Non-ASCII characters in UTF-8 mode regular expression


Question

Despite the PHP manual stating:

"In UTF-8 mode, characters with values greater than 128 do not match any of the POSIX character classes."

Why do Persian digits match \d or [[:digit:]] in "UTF-8 mode"?

Elaboration

In an answerer's remark in a non-related question it is mentioned that in regular expressions, \d does not only match ASCII digits 0 thru 9 but also, for example, Persian digits (۰ ۱ ۲ ۳ ۴ ۵ ۶ ۷).
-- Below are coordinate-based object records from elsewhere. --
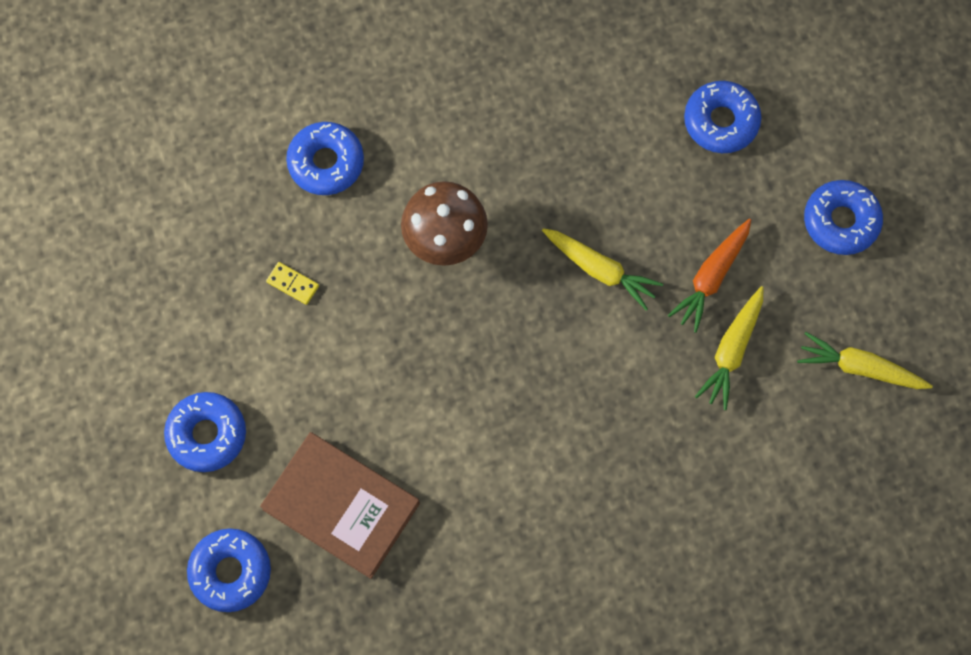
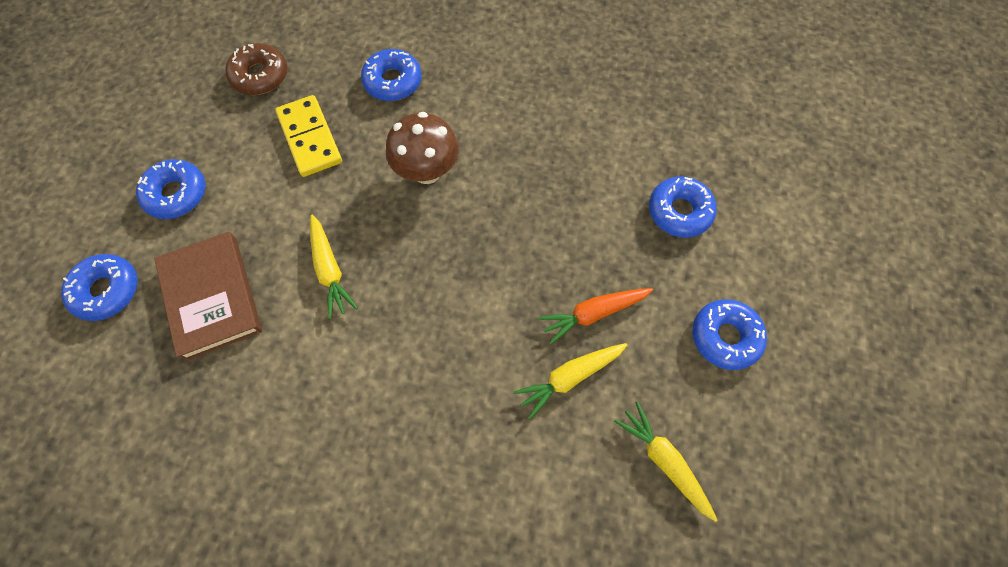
camera: 35 degrees right, 5 degrees down
yellow domino [266,262,319,305] -> yellow domino [275,95,342,177], size x2.21
yellow carrot [542,228,663,311] -> yellow carrot moved to [310,215,358,319]
none -> brown donut [225,43,287,95]

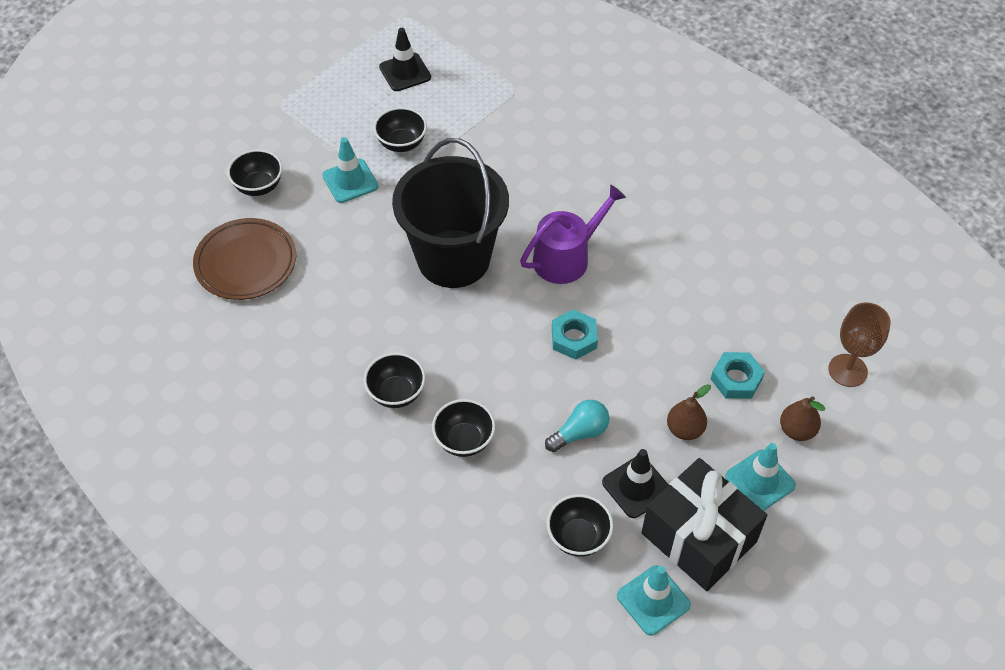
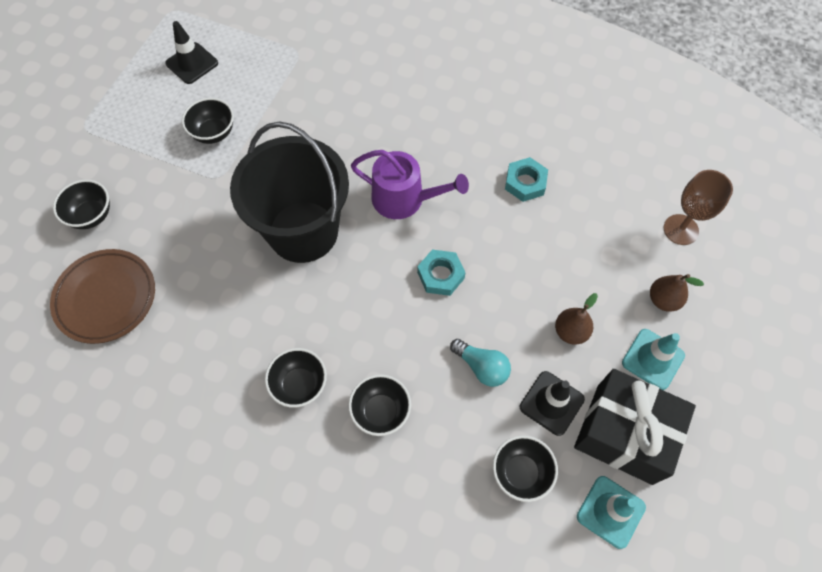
camera: 20 degrees left, 10 degrees up
turquoise traffic cone [322,137,378,203] -> none
purple watering can [520,185,626,284] -> purple watering can turned 75 degrees clockwise [351,150,469,219]
turquoise light bulb [545,400,609,452] -> turquoise light bulb turned 90 degrees clockwise [450,339,511,387]
turquoise nut [711,352,765,399] -> turquoise nut moved to [505,157,548,202]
The above mentioned question is tagged but the behavior can be observed in PHP as well. With this in mind I wrote the following "test":

$string = 'I have ۳ apples and 5 oranges';
preg_match_all('/\d+/', $string, $capture);

The resulting array $capture contains a match on 5 only.

Using the u modifier to turn on "UTF-8 mode" and running this:

$string = 'I have ۳ apples and 5 oranges';
preg_match_all('/\d+/u', $string, $capture);

results in $capture containing matches on both ۳ and 5.

Notes

  • this question refers to PHP 5.6.22 (newest to date)
  • both tests were executed while explicitly using the C locale.

Solution

  • Because the documentation is broken. And it's not the only place where it is so, unfortunately.

    PHP uses PCRE under the hood to implement its preg_* functions. PCRE's documentation is thus authoritative there. PHP's documentation is based on PCRE's, but it looks like you found yet another mistake.

    Here's what you can read in PCRE's docs (emphasis mine):

    By default, characters with values greater than 128 do not match any of the POSIX character classes. However, if the PCRE_UCP option is passed to pcre_compile(), some of the classes are changed so that Unicode character properties are used. This is achieved by replacing certain POSIX classes by other sequences, as follows:

    [:alnum:]  becomes  \p{Xan}
    [:alpha:]  becomes  \p{L}
    [:blank:]  becomes  \h
    [:digit:]  becomes  \p{Nd}
    [:lower:]  becomes  \p{Ll}
    [:space:]  becomes  \p{Xps}
    [:upper:]  becomes  \p{Lu}
    [:word:]   becomes  \p{Xwd}
    

    If you dig further in PHP's docs, you'll find the following:

    u (PCRE_UTF8)

    This modifier turns on additional functionality of PCRE that is incompatible with Perl. Pattern and subject strings are treated as UTF-8. This modifier is available from PHP 4.1.0 or greater on Unix and from PHP 4.2.3 on win32. UTF-8 validity of the pattern and the subject is checked since PHP 4.3.5. An invalid subject will cause the preg_* function to match nothing; an invalid pattern will trigger an error of level E_WARNING. Five and six octet UTF-8 sequences are regarded as invalid since PHP 5.3.4 (resp. PCRE 7.3 2007-08-28); formerly those have been regarded as valid UTF-8.

    This is, unfortunately, a lie. The u modifier in PHP means PCRE_UTF8 | PCRE_UCP (UCP stands for Unicode Character Properties). The PCRE_UCP flag is the one that changes the meaning of \d, \w and the like, as you can see from the docs above. Your tests confirm that.


    As a side note, don't infer properties of one regex flavor from another. It doesn't always work (heh, even this chart forgot about the PCRE_UCP option).